“The Slovak economy is, surprisingly, experiencing good times,” says Tomas Rybar, Partner at Cechova & Partners in Bratislava, despite political turbulence due to lasting issues relating to corruption and some of the xenophobic and anti-immigrant attitudes that have arisen in the country in recent years – as they have across Europe – and the rise of the far-right.
Rybar reports that the economic scene in Slovakia is relatively stable compared to some neighboring countries. He explains that a certain legislative balance appears to have taken hold following the marriage of convenience between Left and Right elements in the current government, replacing the turmoil of the past few years, in which control of the government alternated between parties on the Right and Left, with each seeking to undo the legislative achievements of its predecessor – and, as a result, little lasting getting done. "Be it in spite of or thanks to the politics," Rybar says, the Slovak economy has been thriving, most visibly in the automotive sector, exemplified most famously by the building of the Jaguar/Land Rover plant that is scheduled to begin operation in 2018, as well in the shared service center sector, which is particularly strong in Bratislava but now also popping up in other regions due to shortage of workforce.
The downside of the boom is that previously unknown shortage, Rybar reports, "in spite of still relatively high nominal unemployment." According to Rybar, "this creates a situation where the need of business to soften the rules for immigrant workers hits the bureaucratic restrictions as well as the anti-immigrant sentiment in the society." While the employment law did not undergo changes after the last elections, Rybar points to some changes on the horizon, including the "not-too-thought-over idea of inclusion of an obligatory 13th salary in the Labor Code."
Rybar claims that, for Cechova & Partners, at least, the recent changes in pharma regulation have also brought significant amounts of work. These regulations include, in particular, the introduction of new rules on medicine distribution, "affecting parallel trade and requiring introduction of so-called emergency channels ensuring swift delivery of medicines not available on the regular market."
Rybar also refers to the country’s Anti-Letterbox Act, designed to ensure more transparency from individuals and legal entities doing business with state-owned or controlled enterprises in Slovakia.
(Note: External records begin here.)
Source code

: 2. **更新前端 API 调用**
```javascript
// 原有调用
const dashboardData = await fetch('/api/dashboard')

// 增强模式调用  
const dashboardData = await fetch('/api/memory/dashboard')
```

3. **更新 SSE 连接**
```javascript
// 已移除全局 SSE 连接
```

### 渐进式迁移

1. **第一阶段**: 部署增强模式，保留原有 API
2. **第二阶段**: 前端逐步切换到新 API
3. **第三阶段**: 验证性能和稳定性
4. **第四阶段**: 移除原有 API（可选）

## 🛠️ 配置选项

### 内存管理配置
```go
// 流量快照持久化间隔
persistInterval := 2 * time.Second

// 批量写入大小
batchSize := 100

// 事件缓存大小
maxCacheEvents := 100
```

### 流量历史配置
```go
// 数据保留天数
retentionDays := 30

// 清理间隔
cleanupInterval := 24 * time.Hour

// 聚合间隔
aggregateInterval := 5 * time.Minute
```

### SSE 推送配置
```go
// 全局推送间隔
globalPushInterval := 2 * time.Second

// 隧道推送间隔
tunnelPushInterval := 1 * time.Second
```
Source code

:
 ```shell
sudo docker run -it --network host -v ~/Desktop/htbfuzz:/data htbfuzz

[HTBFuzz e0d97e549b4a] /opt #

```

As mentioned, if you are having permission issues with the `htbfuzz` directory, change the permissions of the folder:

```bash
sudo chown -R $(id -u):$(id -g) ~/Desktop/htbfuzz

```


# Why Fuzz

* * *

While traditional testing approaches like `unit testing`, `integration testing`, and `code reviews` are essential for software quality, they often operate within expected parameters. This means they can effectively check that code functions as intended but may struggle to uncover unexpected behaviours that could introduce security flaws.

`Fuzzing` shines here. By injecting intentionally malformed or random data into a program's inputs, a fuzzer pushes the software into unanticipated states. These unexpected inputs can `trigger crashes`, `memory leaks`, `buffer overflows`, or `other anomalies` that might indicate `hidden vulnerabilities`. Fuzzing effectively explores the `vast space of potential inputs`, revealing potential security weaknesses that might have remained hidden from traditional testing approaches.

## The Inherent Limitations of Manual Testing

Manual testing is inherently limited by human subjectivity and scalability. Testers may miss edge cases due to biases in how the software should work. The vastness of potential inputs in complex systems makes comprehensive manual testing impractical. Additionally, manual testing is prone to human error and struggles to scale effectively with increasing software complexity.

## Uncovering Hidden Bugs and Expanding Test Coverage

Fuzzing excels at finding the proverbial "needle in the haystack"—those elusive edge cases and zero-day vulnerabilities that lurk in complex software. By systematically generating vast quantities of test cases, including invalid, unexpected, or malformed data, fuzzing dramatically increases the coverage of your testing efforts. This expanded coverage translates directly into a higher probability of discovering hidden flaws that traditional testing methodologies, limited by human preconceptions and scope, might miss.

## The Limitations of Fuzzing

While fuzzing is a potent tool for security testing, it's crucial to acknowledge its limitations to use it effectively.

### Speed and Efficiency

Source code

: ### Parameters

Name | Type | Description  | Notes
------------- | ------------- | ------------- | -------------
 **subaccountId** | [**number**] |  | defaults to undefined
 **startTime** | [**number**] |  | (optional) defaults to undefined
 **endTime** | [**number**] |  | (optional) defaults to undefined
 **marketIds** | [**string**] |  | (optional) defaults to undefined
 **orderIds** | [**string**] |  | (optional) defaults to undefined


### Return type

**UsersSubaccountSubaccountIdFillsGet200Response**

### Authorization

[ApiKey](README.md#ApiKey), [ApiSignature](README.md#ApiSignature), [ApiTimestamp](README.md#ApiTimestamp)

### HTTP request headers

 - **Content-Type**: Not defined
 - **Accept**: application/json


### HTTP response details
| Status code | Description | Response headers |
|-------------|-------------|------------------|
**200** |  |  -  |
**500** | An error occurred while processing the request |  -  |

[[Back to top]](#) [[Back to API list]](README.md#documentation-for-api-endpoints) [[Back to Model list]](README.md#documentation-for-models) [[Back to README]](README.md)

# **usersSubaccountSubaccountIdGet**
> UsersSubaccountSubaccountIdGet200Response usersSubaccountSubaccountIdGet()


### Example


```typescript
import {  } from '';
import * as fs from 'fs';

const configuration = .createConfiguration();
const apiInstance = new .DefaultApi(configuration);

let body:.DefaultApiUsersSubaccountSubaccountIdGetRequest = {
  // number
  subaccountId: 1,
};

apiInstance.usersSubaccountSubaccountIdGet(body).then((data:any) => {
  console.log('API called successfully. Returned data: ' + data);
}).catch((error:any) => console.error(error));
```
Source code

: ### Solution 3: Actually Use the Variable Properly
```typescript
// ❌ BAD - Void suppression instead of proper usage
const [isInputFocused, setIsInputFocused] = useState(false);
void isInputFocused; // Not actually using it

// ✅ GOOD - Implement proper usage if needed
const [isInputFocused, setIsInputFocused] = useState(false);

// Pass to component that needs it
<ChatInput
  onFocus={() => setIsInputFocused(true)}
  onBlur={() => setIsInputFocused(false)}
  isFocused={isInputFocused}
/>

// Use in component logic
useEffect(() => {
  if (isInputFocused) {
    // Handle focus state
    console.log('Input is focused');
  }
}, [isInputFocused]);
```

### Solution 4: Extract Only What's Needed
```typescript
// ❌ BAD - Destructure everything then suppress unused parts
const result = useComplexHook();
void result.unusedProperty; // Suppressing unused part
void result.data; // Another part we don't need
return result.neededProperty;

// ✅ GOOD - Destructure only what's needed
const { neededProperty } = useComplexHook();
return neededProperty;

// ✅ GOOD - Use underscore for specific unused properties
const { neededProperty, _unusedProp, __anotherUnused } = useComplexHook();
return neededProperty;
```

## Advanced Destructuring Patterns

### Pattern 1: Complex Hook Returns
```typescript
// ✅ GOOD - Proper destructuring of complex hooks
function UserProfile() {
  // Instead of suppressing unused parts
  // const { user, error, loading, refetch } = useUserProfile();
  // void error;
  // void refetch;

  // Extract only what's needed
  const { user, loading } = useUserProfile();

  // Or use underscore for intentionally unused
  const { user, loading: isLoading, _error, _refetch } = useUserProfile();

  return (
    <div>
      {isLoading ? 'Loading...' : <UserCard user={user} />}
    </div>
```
While it is driven by noble intentions, Rybar notes, the Act – which came into force in February 2017 – creates a lot of administrative work for companies, which then "need law firms to assist and guide the clients through the obligatory certification process." Rybar reports that no clear standards have been set yet, which adds to the sensitivity of the process.
In summary, “the Slovak economy is steaming ahead,” says Rybar, who notes that it is expected to increase by 5% annually in the next two years, and who is optimistic both "for the firm and the legal business."